Material shown >>

• • • • •

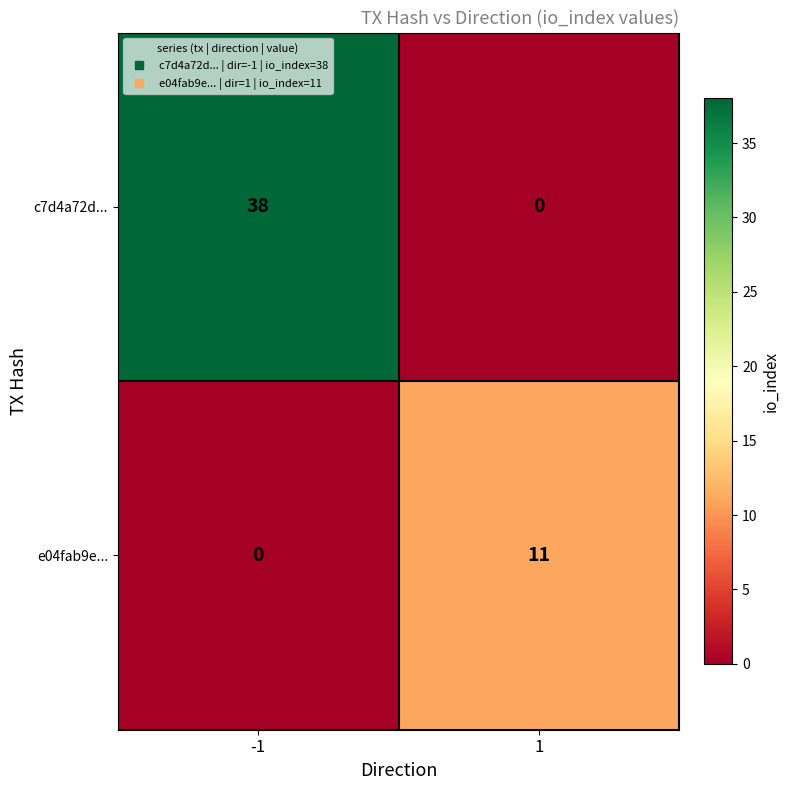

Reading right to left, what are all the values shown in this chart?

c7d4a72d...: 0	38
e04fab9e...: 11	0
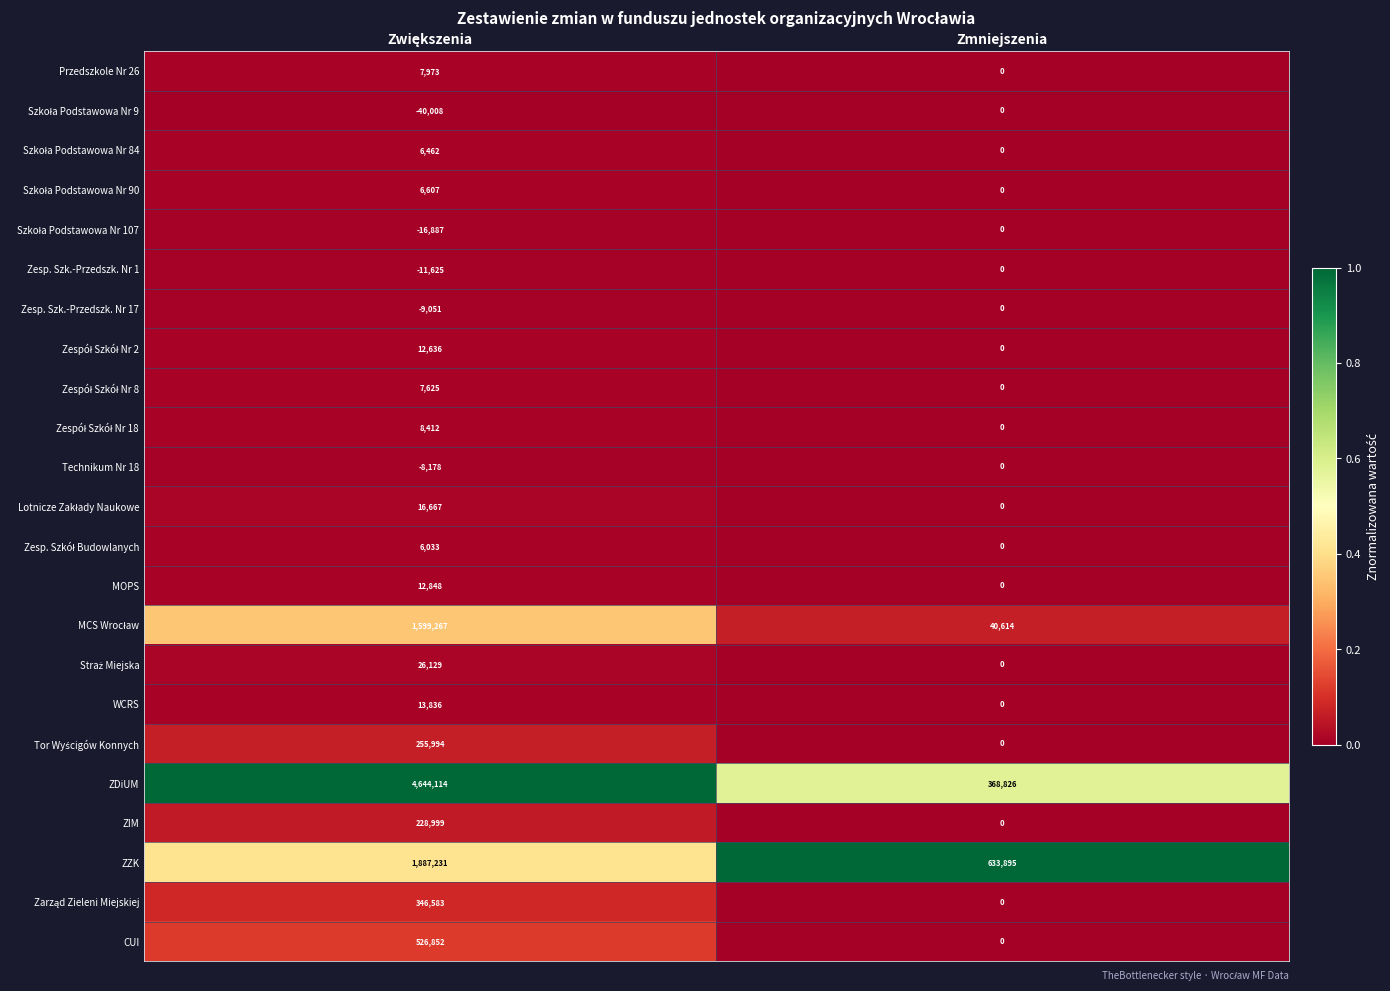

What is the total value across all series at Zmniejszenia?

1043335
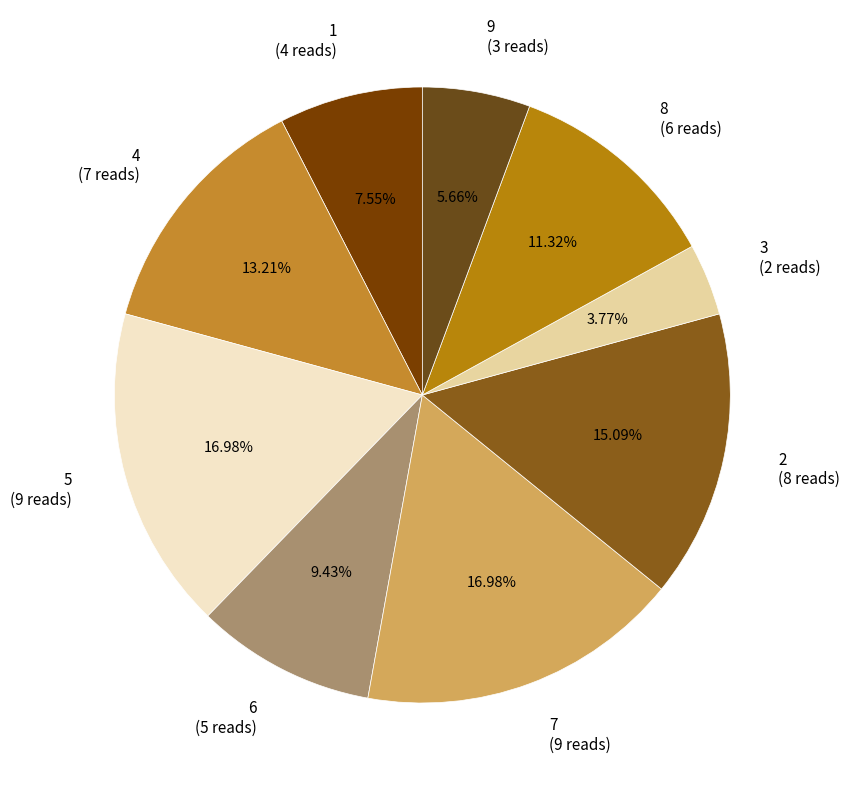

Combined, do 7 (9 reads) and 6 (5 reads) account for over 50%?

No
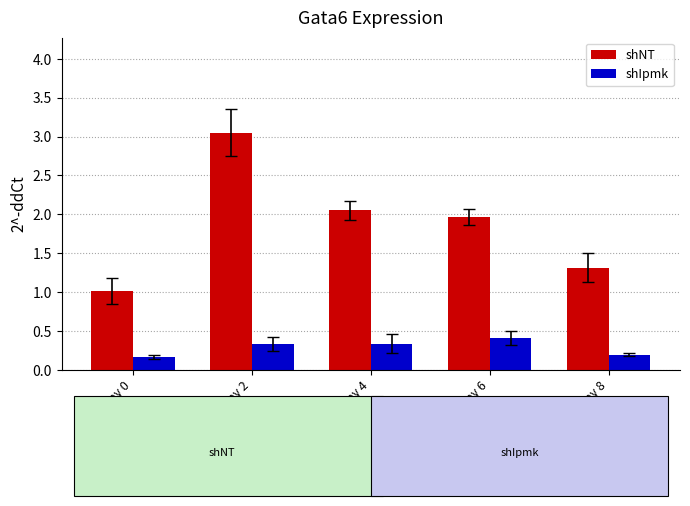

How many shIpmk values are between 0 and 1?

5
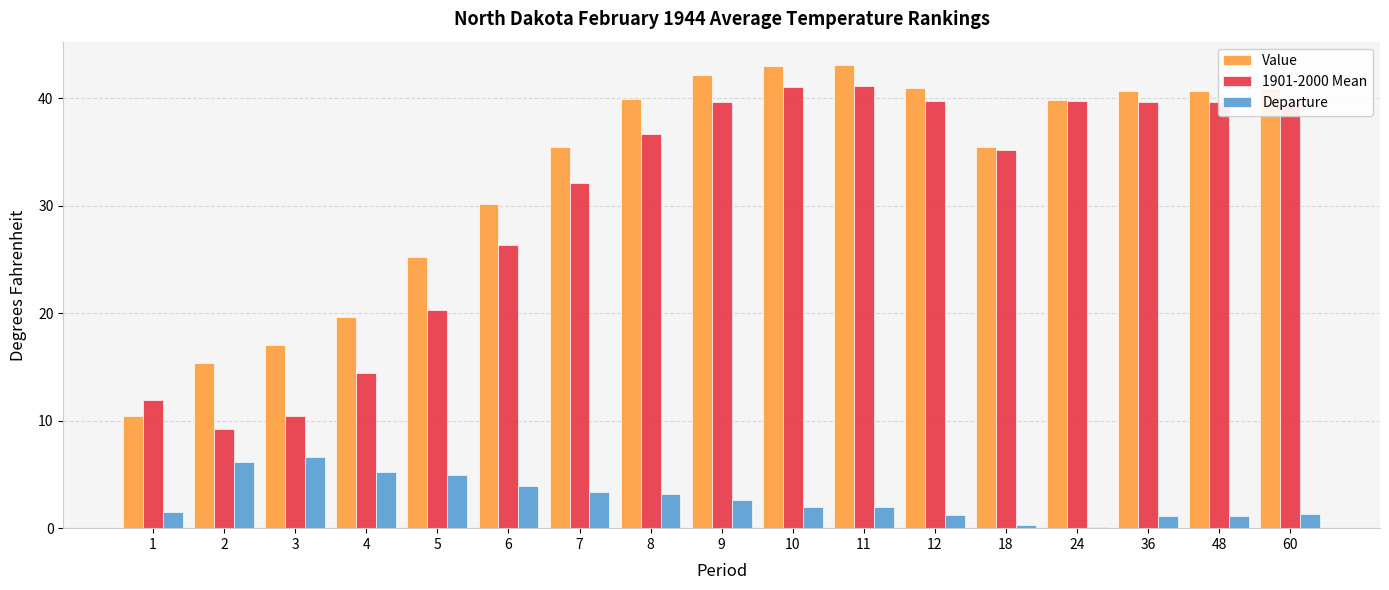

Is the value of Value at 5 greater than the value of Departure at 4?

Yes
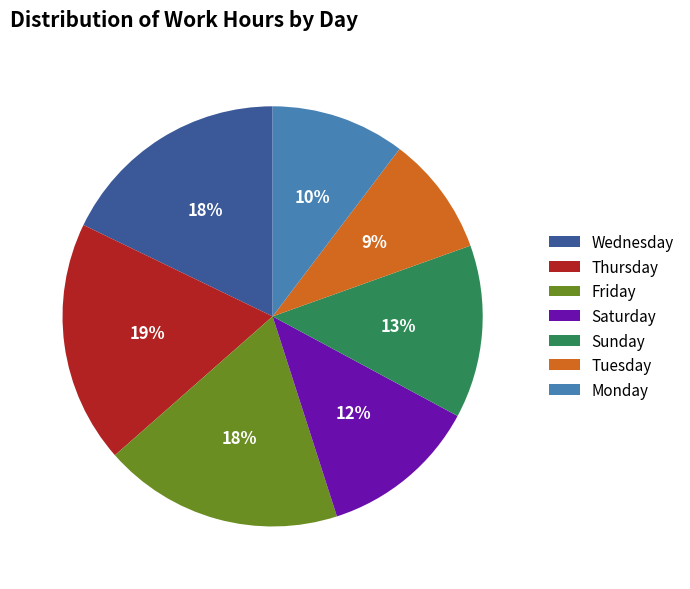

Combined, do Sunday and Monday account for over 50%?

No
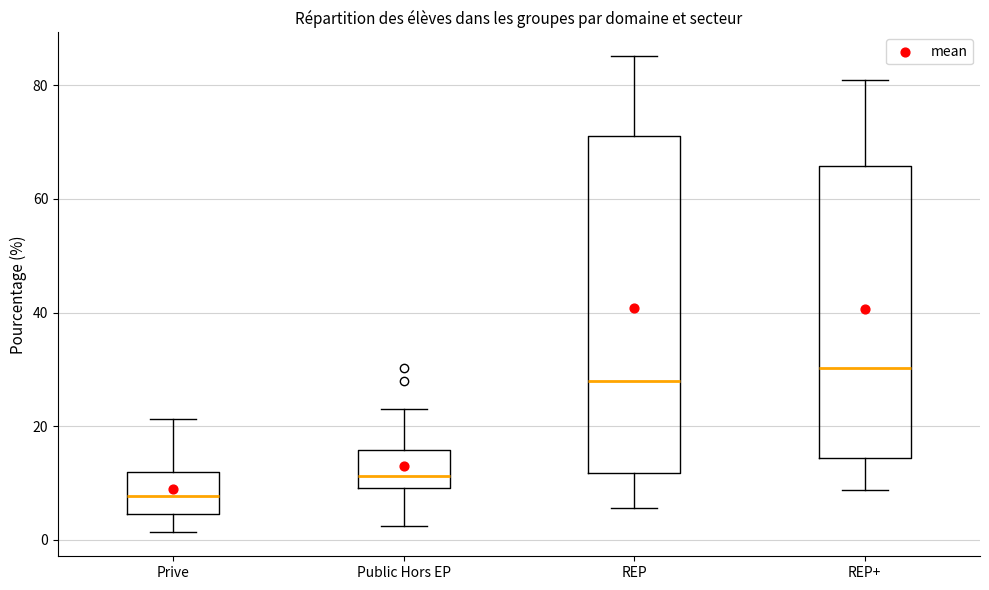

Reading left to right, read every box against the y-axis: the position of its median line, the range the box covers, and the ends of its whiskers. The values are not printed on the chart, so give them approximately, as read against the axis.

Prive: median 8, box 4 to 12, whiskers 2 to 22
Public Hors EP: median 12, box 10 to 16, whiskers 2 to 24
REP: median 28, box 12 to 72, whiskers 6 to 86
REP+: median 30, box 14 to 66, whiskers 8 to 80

• • • • •

Assigned task >>
Recast every line of the entries above as a numbered list, leaving out the blank lines and the pictures.

Written solution >>
1. Reading right to left, what are all the values shown in this chart?
2. c7d4a72d...: 0	38
3. e04fab9e...: 11	0
4. What is the total value across all series at Zmniejszenia?
5. 1043335
6. Combined, do 7 (9 reads) and 6 (5 reads) account for over 50%?
7. No
8. How many shIpmk values are between 0 and 1?
9. 5
10. Is the value of Value at 5 greater than the value of Departure at 4?
11. Yes
12. Combined, do Sunday and Monday account for over 50%?
13. No
14. Reading left to right, read every box against the y-axis: the position of its median line, the range the box covers, and the ends of its whiskers. The values are not printed on the chart, so give them approximately, as read against the axis.
15. Prive: median 8, box 4 to 12, whiskers 2 to 22
16. Public Hors EP: median 12, box 10 to 16, whiskers 2 to 24
17. REP: median 28, box 12 to 72, whiskers 6 to 86
18. REP+: median 30, box 14 to 66, whiskers 8 to 80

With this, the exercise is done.